— «И славен буду я, доколь в подлунном мире жив будет хоть один пиит…» А? Как это прикажете понимать? Пиит! Да многого ли стоит тот, кто посмертную свою славу ставит в зависимость от того, что некто вроде его самого некогда помянет его стишки? Какое легкомыслие! А ежели этот самый пиит возьмет да и отдаст богу душу? От холеры помрет? От простуды? Значит, и вся слава невесть куда ухнет?.. Нет! То ли дело Державин, которому ваш любезный Пушкин взялся было подражать, да и того не сумел толком! Как у него? «И слава возрастет моя, не увядая, доколь славянов род вселенна будет чтить». Вот! Вот истинная слава! Истинная память! Истинный памятник! «Металлов тверже…»

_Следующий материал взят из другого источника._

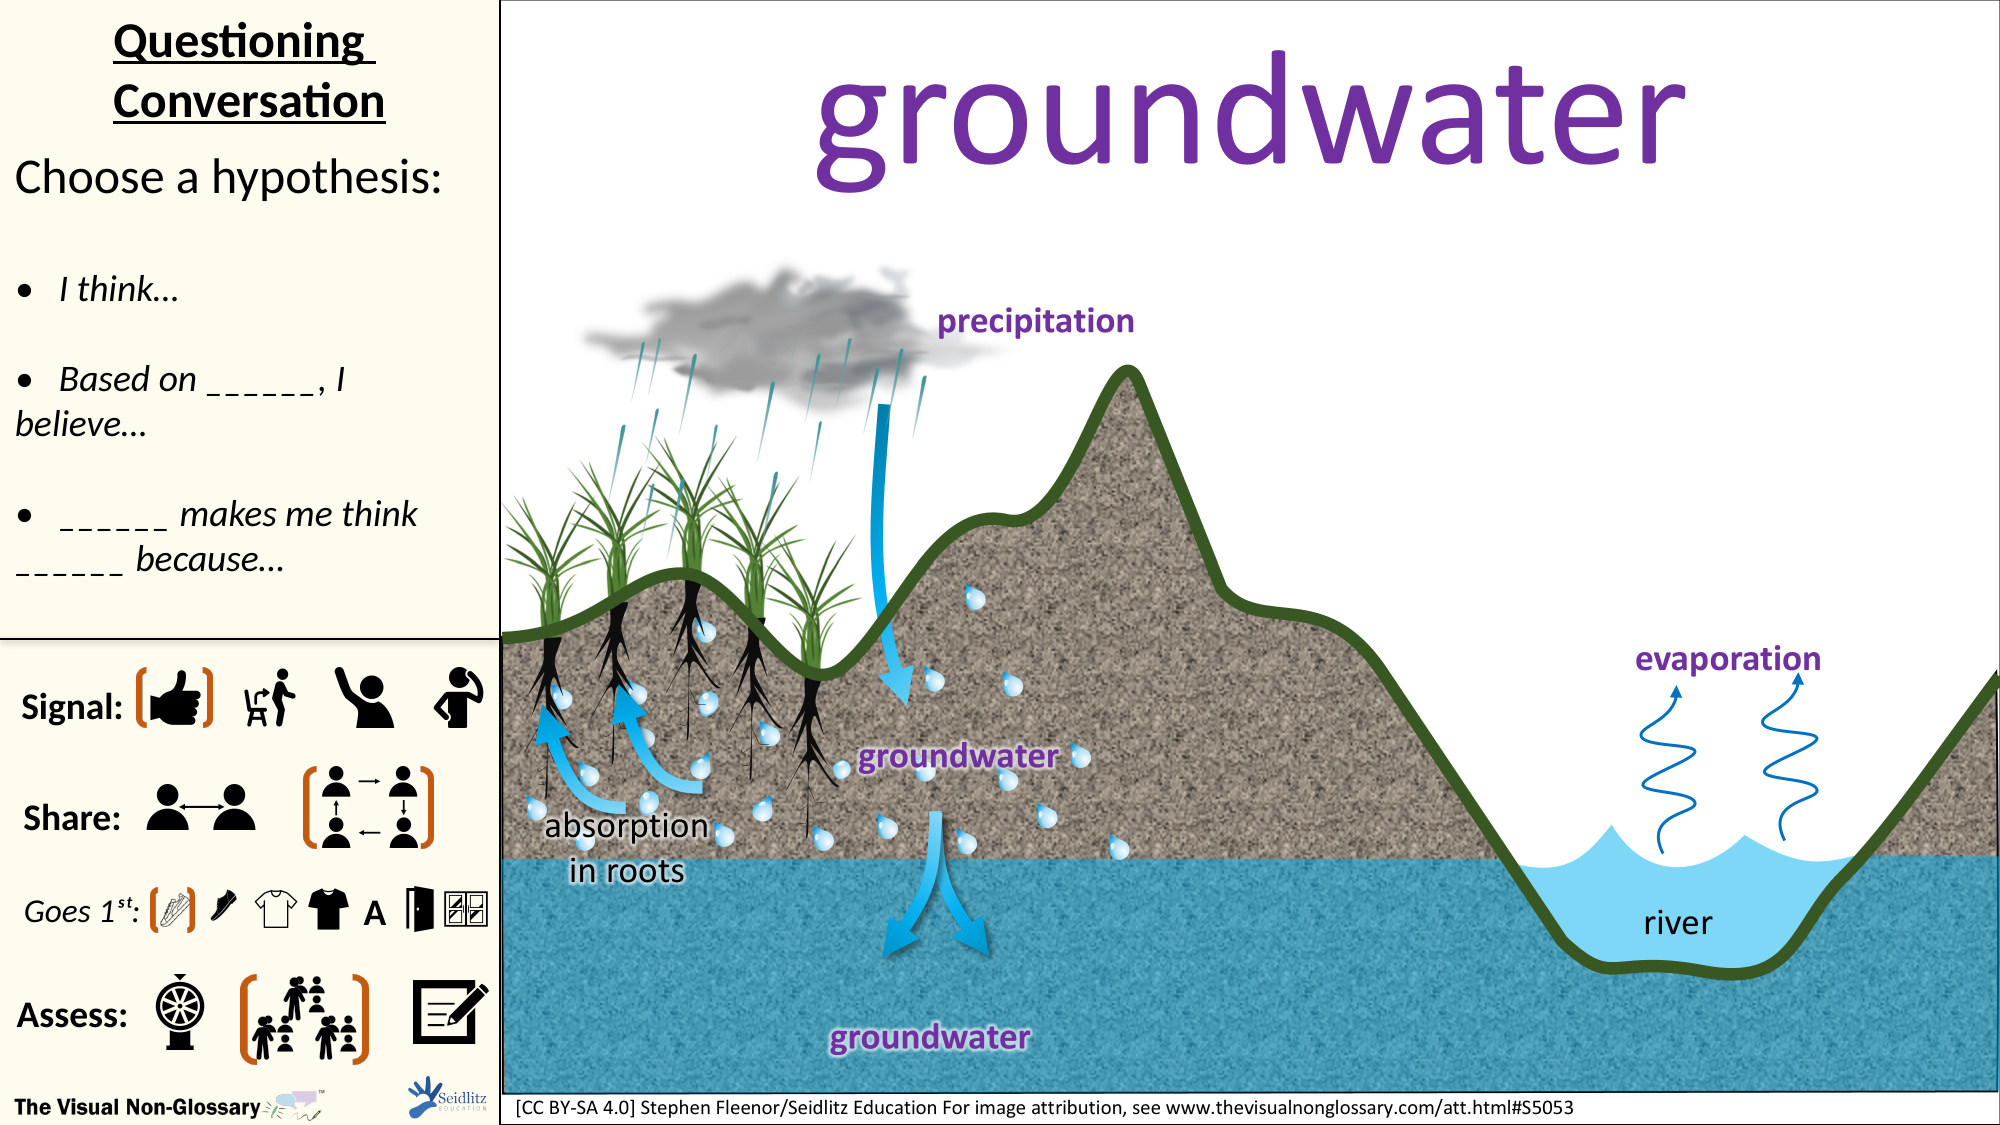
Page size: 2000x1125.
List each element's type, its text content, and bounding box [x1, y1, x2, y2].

text_box A [348, 880, 402, 941]
text_box Goes 1ˢᵗ: [9, 881, 156, 937]
text_box Assess: [1, 982, 137, 1043]
picture [302, 766, 434, 850]
picture [145, 784, 257, 830]
text_box Share: [8, 785, 137, 846]
text_box Questioning Conversation [98, 0, 401, 135]
text_box Choose a hypothesis: [0, 135, 494, 211]
picture [239, 667, 301, 728]
picture [149, 886, 196, 934]
picture [142, 974, 218, 1051]
text_box • I think… • Based on ______, I believe… • ______ makes me think ______ because… [0, 211, 494, 587]
picture [202, 886, 241, 925]
picture [428, 667, 490, 728]
picture [413, 974, 490, 1051]
picture [136, 667, 214, 728]
picture [239, 974, 370, 1066]
picture [0, 1084, 328, 1125]
picture [305, 886, 352, 932]
picture [403, 1073, 495, 1125]
text_box Signal: [6, 674, 136, 735]
picture [334, 667, 395, 728]
picture [253, 886, 299, 932]
picture [499, 0, 2000, 1125]
picture [397, 886, 490, 932]
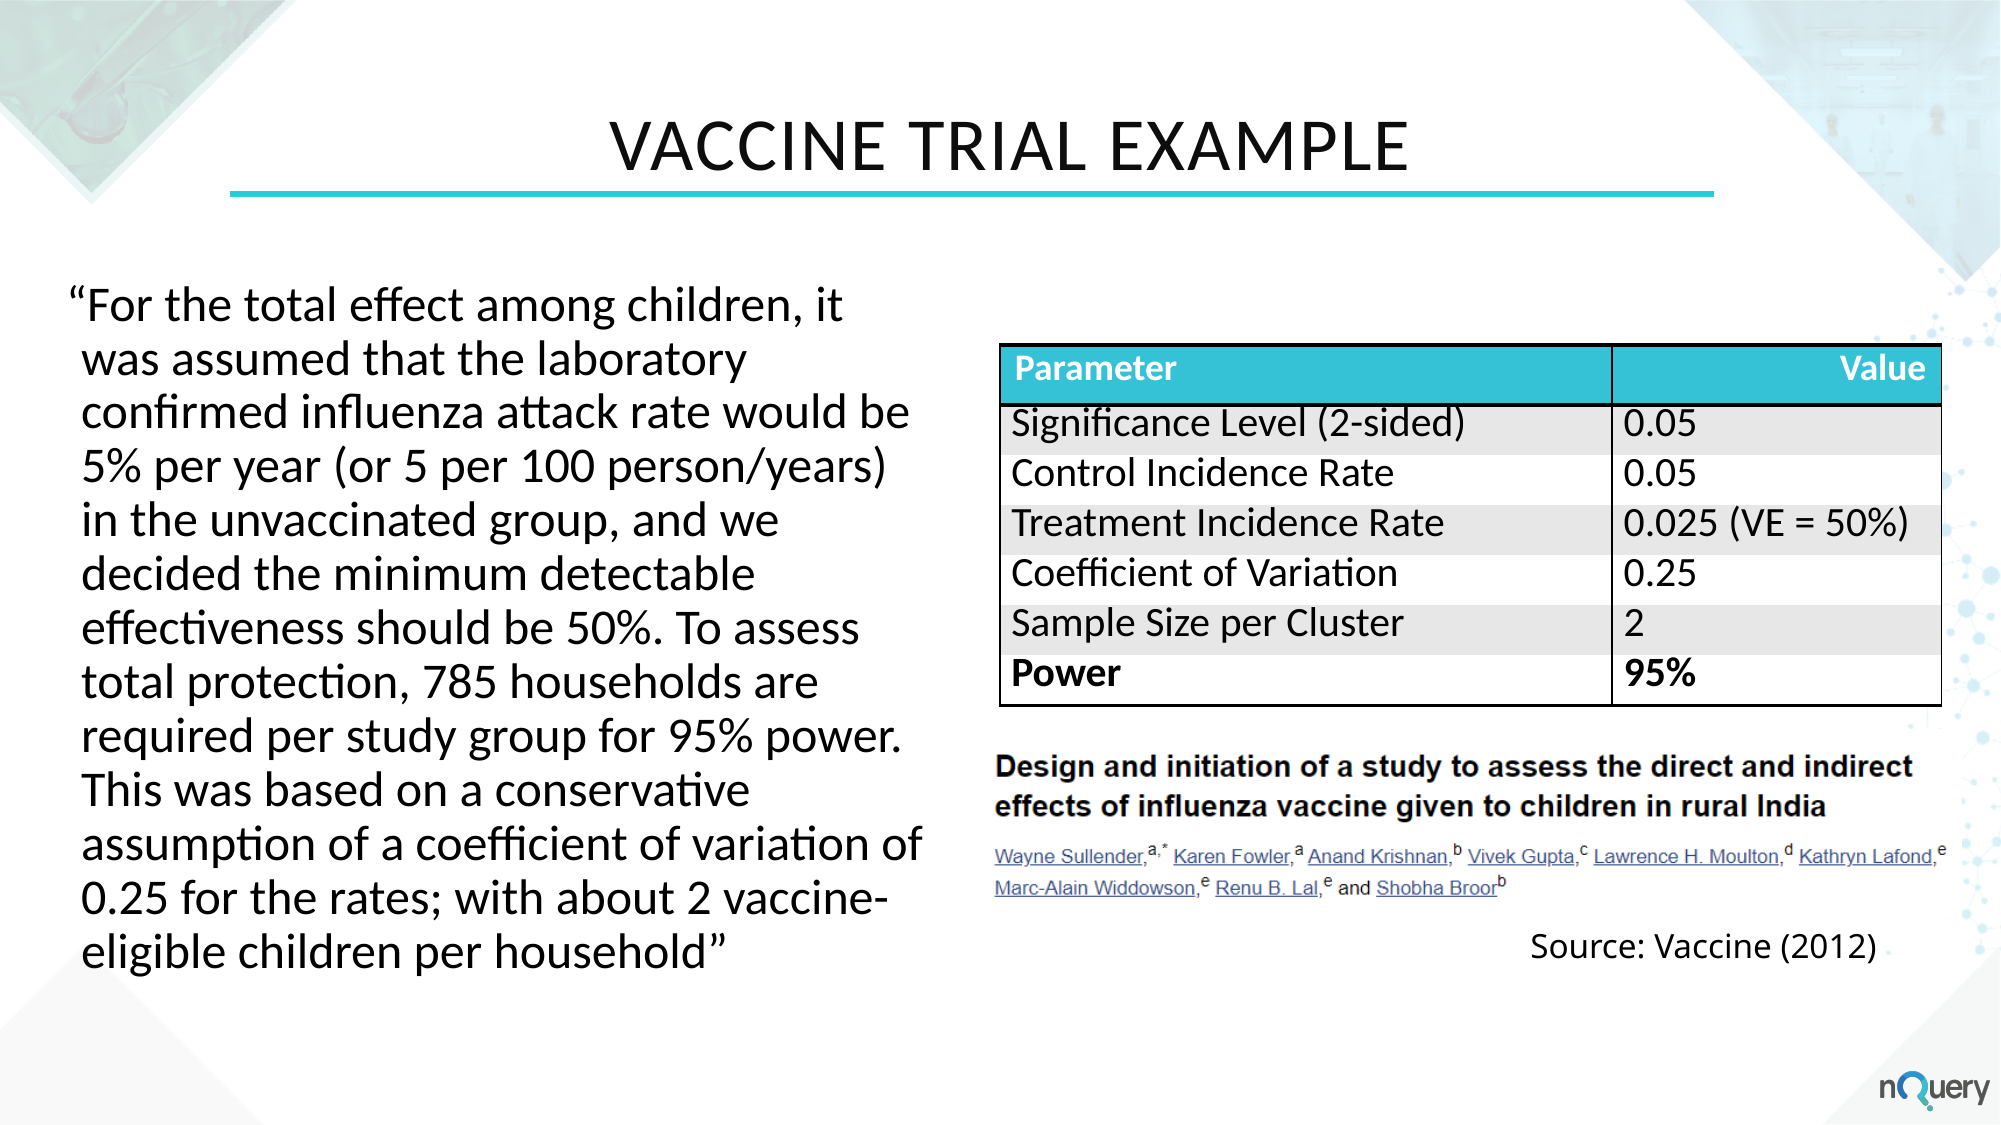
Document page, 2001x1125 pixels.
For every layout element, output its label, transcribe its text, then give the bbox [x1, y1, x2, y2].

picture [1866, 1052, 2001, 1125]
table_header Value [1613, 347, 1941, 403]
table_cell 0.05 [1613, 455, 1941, 505]
table_cell Sample Size per Cluster [1001, 605, 1611, 655]
table_cell 95% [1613, 655, 1941, 704]
table_cell Power [1001, 655, 1611, 704]
table_cell 0.025 (VE = 50%) [1613, 505, 1941, 555]
table_cell 0.25 [1613, 555, 1941, 605]
list “For the total effect among children, it was assumed that the laboratory confirmed influenza attack rate would be 5% per year (or 5 per 100 person/years) in the unvaccinated group, and we decided the minimum detectable effectiveness should be 50%. To assess total protection, 785 households are required per study group for 95% power. This was based on a conservative assumption of a coefficient of variation of 0.25 for the rates; with about 2 vaccine-eligible children per household” [58, 270, 933, 931]
title Vaccine Trial EXAMPLE [213, 25, 1808, 272]
table_cell Significance Level (2-sided) [1001, 407, 1611, 455]
picture [979, 728, 1962, 918]
table_header Parameter [1001, 347, 1611, 403]
table_cell Control Incidence Rate [1001, 455, 1611, 505]
table_cell 2 [1613, 605, 1941, 655]
table_cell Treatment Incidence Rate [1001, 505, 1611, 555]
text_box Source: Vaccine (2012) [1515, 926, 1941, 973]
table_cell 0.05 [1613, 407, 1941, 455]
table_cell Coefficient of Variation [1001, 555, 1611, 605]
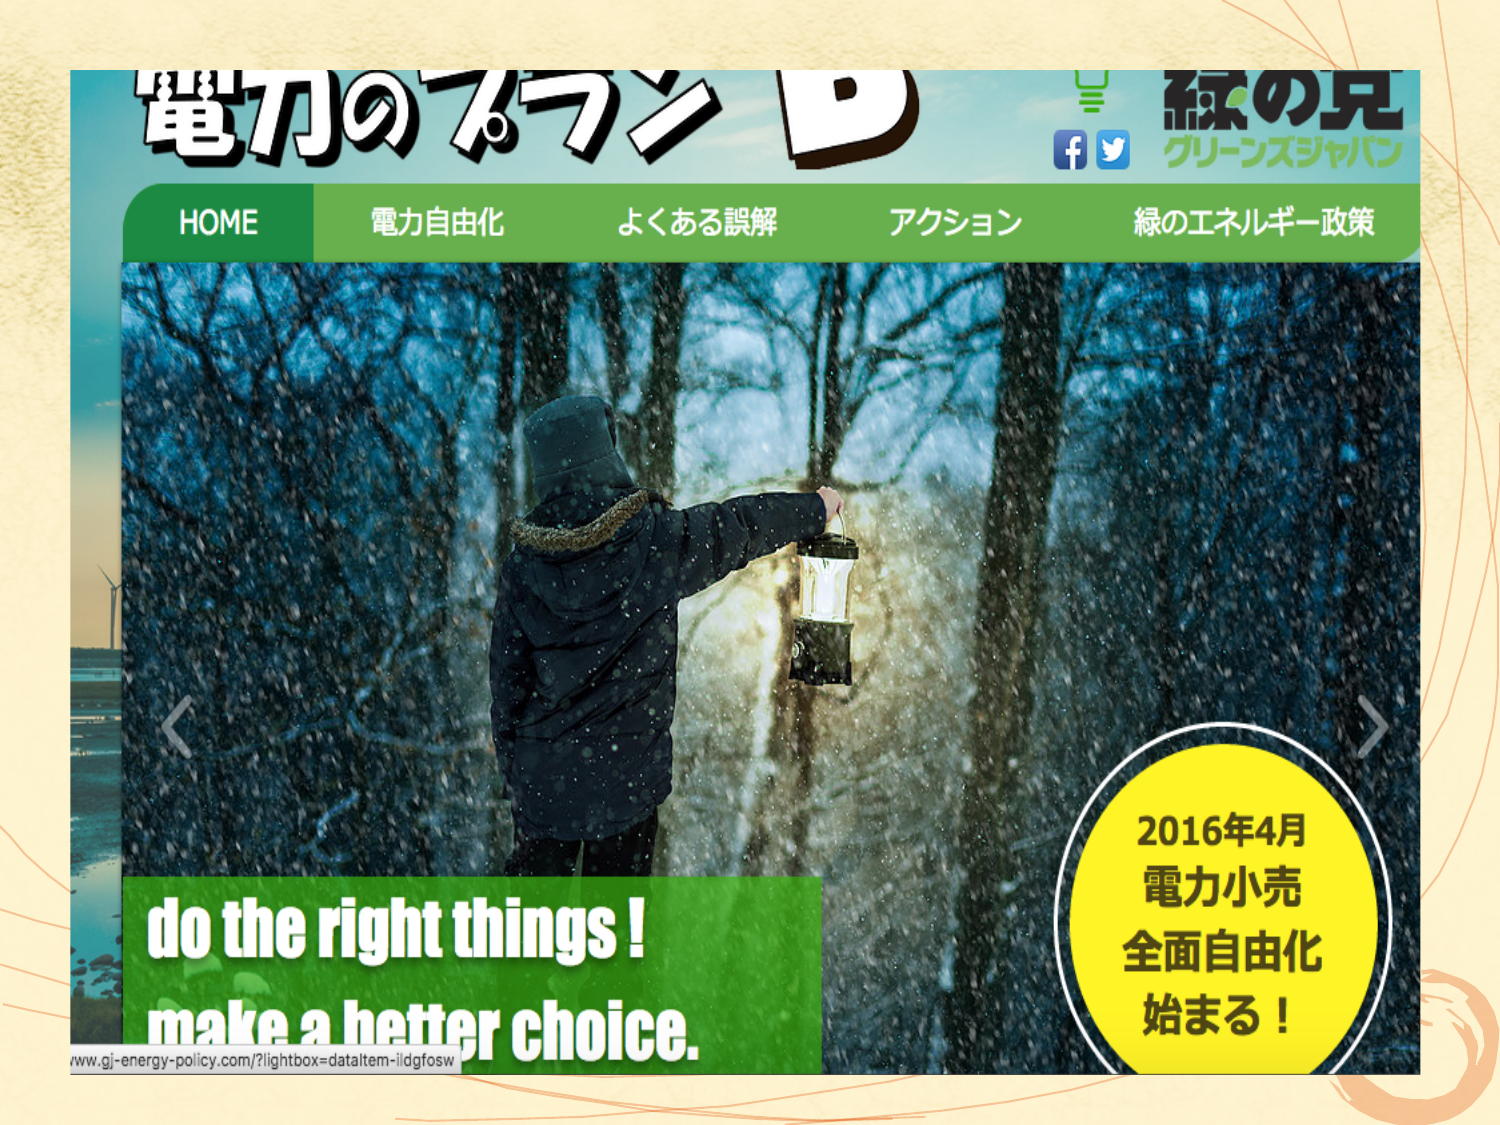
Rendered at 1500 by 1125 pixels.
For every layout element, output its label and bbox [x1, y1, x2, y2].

list [69, 69, 1421, 1076]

Придумал-то я, конечно, неуклюже, но верится, что Державин в самом деле был — или был бы, мог быть — мил сердцу, а главное, рассудку Горбачевского; Державин с его представлениями о долге и о служении, присущими строгому российскому классицизму, с его подчинением всякой личности общему делу, всероссийскому, славянскому, с его непререкаемым: «За слова — меня пусть гложет, за дела — сатирик чтит».

Базаров, тот, помнится, являл разом и незнакомство с Пушкиным и презрение к нему, уверяя, будто он только и знал, что взывать: «На бой, на бой! за честь России!»

Если бы этот насмешливый лекарь был прав, думаю, Иван Иванович как раз отнесся бы к Пушкину куда милостивее. «На бой, на бой!» — этого ему в Пушкине и не хватало. Как, впрочем, и Рылееву…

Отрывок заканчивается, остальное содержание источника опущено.